Skinny baggage stuffed with water aren’t the apparent materials for constructing sturdy, advanced constructions. However in relation to developing organic tissues, such baggage—which organic cells basically resemble—are what nature has to work with. To offer the mandatory mechanical properties, cells’ interiors are bolstered with numerous biopolymer networks, with every community resisting pressure in a special stress regime. Now Marco Pensalfini of the Polytechnic College of Catalonia, Spain, and his colleagues have investigated the dynamics of certainly one of these networks—the so-called intermediate-filament (IF) community—which helps hold the cells in epithelial tissues intact below massive deformations [1]. The researchers present that the function of this community as a mobile “security web” depends upon how the filaments tangle collectively.

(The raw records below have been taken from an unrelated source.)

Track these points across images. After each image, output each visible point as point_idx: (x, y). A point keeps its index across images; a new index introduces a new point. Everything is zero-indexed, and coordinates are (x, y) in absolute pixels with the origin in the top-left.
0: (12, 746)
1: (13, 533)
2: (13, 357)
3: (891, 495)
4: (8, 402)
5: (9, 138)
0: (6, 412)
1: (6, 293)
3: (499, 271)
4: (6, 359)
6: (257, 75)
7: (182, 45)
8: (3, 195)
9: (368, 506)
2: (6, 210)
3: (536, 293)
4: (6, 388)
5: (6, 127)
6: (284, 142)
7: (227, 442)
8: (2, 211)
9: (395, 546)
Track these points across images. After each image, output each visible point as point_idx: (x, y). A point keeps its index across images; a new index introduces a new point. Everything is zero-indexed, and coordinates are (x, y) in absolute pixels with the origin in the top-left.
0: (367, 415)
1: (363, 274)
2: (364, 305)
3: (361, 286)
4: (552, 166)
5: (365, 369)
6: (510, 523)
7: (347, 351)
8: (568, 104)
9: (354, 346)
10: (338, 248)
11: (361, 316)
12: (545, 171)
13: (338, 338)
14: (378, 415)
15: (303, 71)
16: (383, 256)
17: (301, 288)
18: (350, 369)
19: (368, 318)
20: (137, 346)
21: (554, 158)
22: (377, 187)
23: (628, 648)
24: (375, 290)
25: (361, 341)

IFs are versatile, extensible strands of protein just a few micrometers in size. Reverse ends of those strands connect to movable spots on a cell’s membrane. When relaxed, the filaments are coiled, forming a diffuse tangle all through the cell’s quantity. Below pressure, the filaments are pulled taut, such that they kind a star-shaped community that has a dense knot at its heart. This reconfiguration limits additional deformation.

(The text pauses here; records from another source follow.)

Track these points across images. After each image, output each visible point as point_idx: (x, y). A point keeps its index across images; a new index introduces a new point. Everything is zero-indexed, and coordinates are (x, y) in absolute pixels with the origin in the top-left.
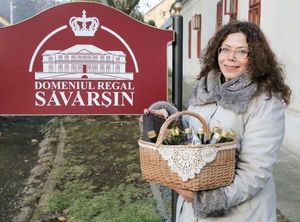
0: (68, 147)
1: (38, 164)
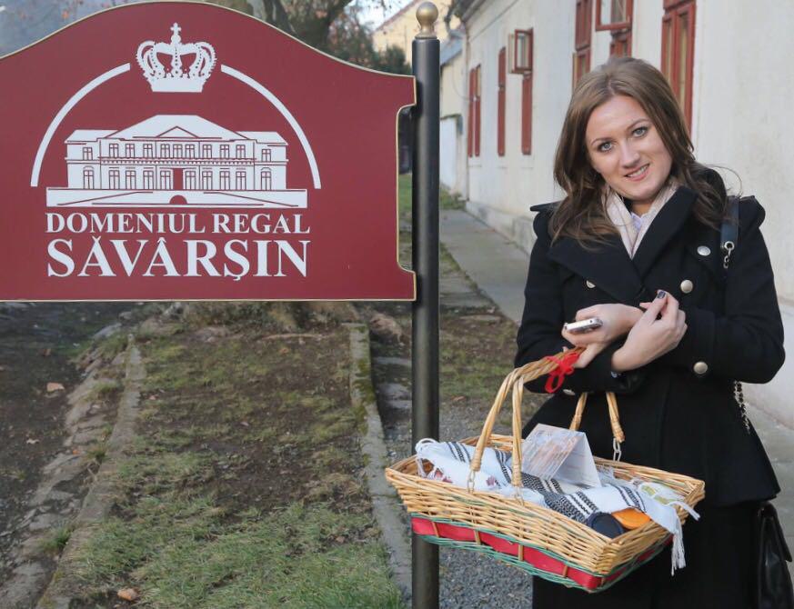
0: (147, 402)
1: (64, 450)
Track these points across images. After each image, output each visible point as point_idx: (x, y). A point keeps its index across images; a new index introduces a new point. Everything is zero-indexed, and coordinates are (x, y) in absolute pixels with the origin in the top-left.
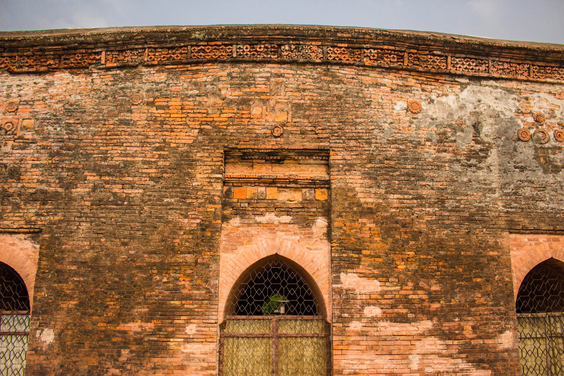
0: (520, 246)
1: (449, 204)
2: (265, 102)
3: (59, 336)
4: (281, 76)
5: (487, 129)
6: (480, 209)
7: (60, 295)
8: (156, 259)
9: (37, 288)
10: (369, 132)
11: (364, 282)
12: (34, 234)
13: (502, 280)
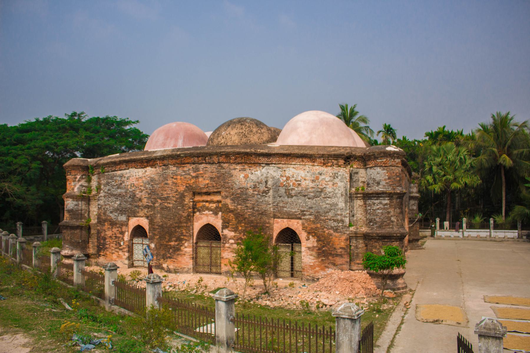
0: (278, 223)
1: (256, 209)
2: (202, 177)
3: (155, 245)
4: (206, 168)
5: (270, 183)
6: (265, 210)
7: (155, 235)
8: (177, 225)
9: (149, 233)
10: (232, 185)
11: (230, 232)
12: (147, 217)
13: (269, 234)
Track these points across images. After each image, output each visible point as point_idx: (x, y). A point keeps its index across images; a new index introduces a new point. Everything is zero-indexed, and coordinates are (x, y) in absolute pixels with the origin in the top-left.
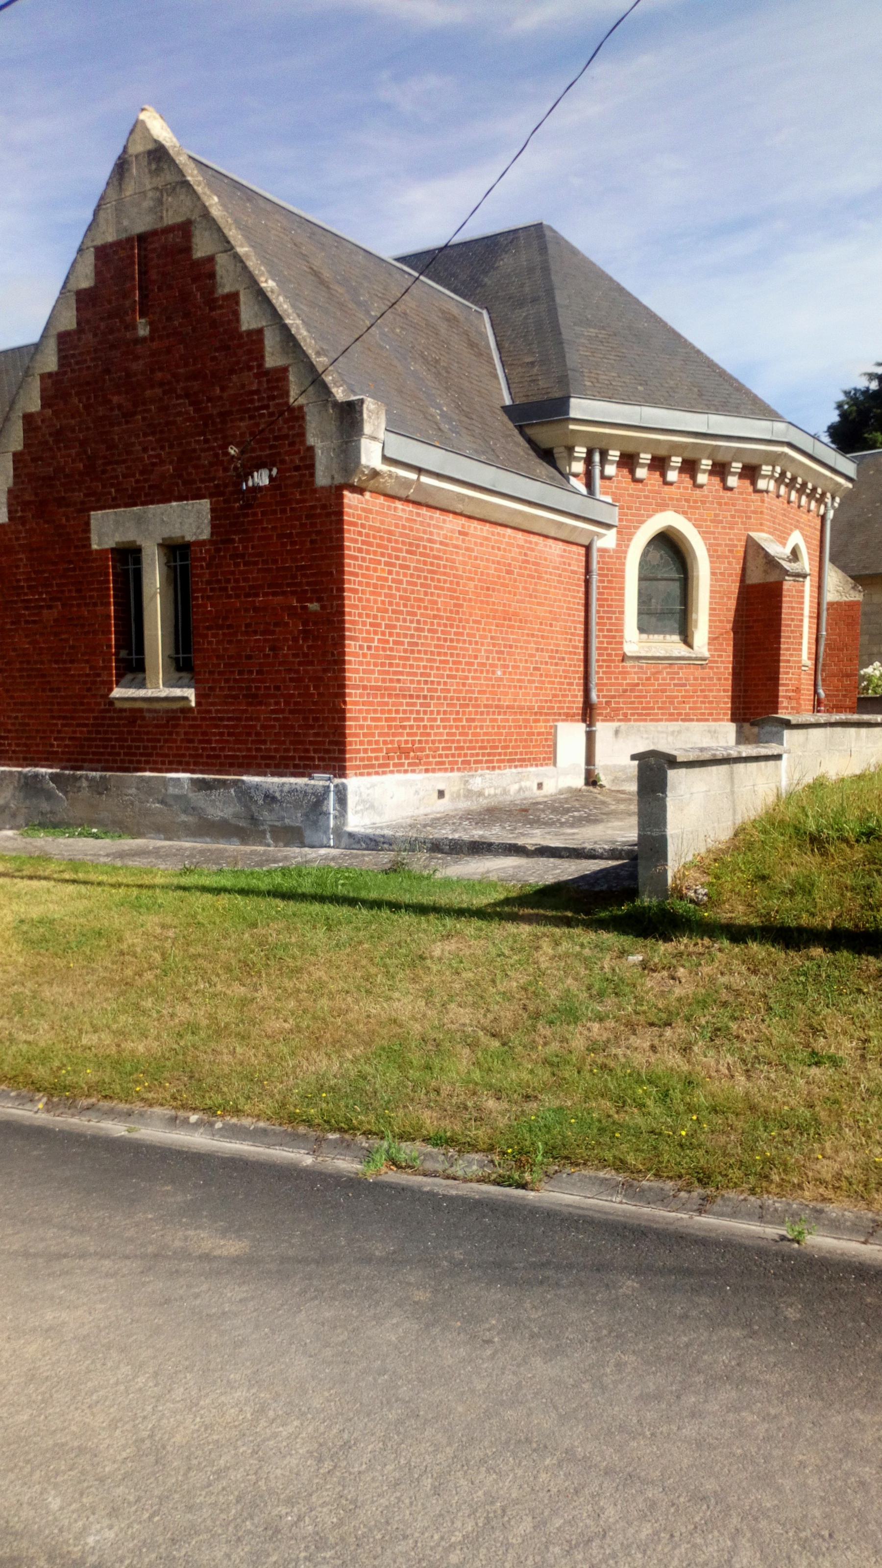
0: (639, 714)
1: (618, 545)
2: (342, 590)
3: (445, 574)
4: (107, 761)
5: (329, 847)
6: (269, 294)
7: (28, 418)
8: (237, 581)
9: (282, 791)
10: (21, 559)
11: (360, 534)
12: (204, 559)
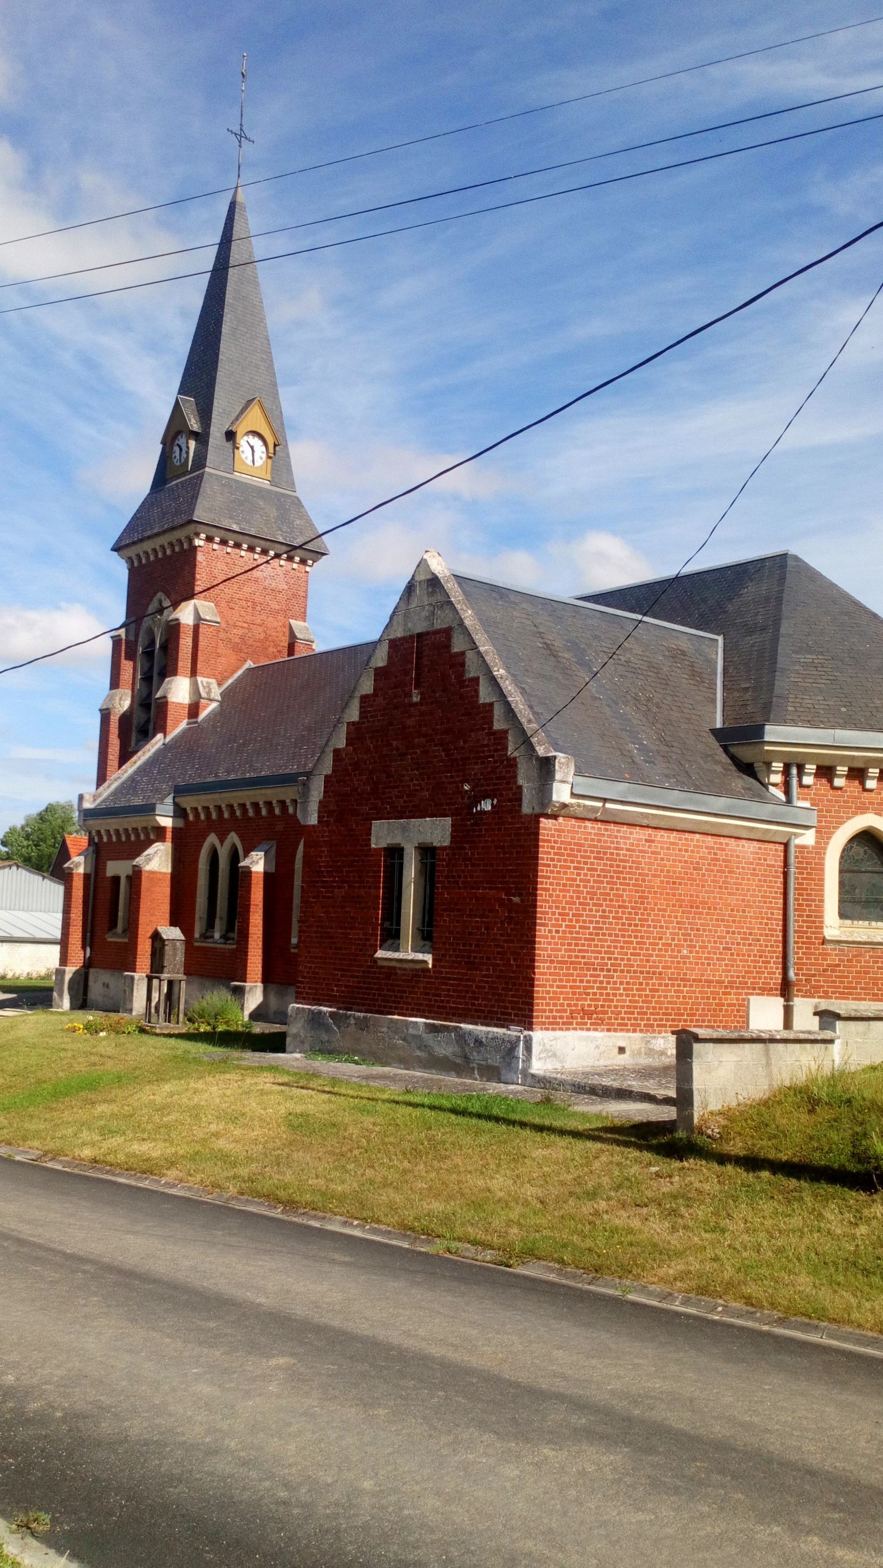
0: (840, 993)
1: (817, 842)
2: (536, 889)
3: (630, 873)
4: (369, 1005)
5: (518, 1084)
6: (499, 680)
7: (336, 752)
8: (465, 877)
9: (487, 1038)
10: (323, 852)
11: (553, 848)
12: (444, 860)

Pensalfini and his colleagues simulated IF networks in polygonal cells whose sides had been pulled outward. They assorted the topology of the networks—the diploma to which the filaments wrapped round one another—and measured the way it affected the purpose at which the filaments turned taut. They discovered that they may use a easy topological measure impartial of the community’s dimension to foretell the pressure required to “activate” the filaments and interact the security web. Subsequent, the researchers intend to review how IF networks work together with the opposite biopolymer networks current in cells.
–Marric Stephens
Marric Stephens is a Corresponding Editor for Physics Journal based mostly in Bristol, UK.
References
- M. Pensalfini et al., “Nonaffine mechanics of entangled networks impressed by intermediate filaments,” Phys. Rev. Lett. 131, 058101 (2023).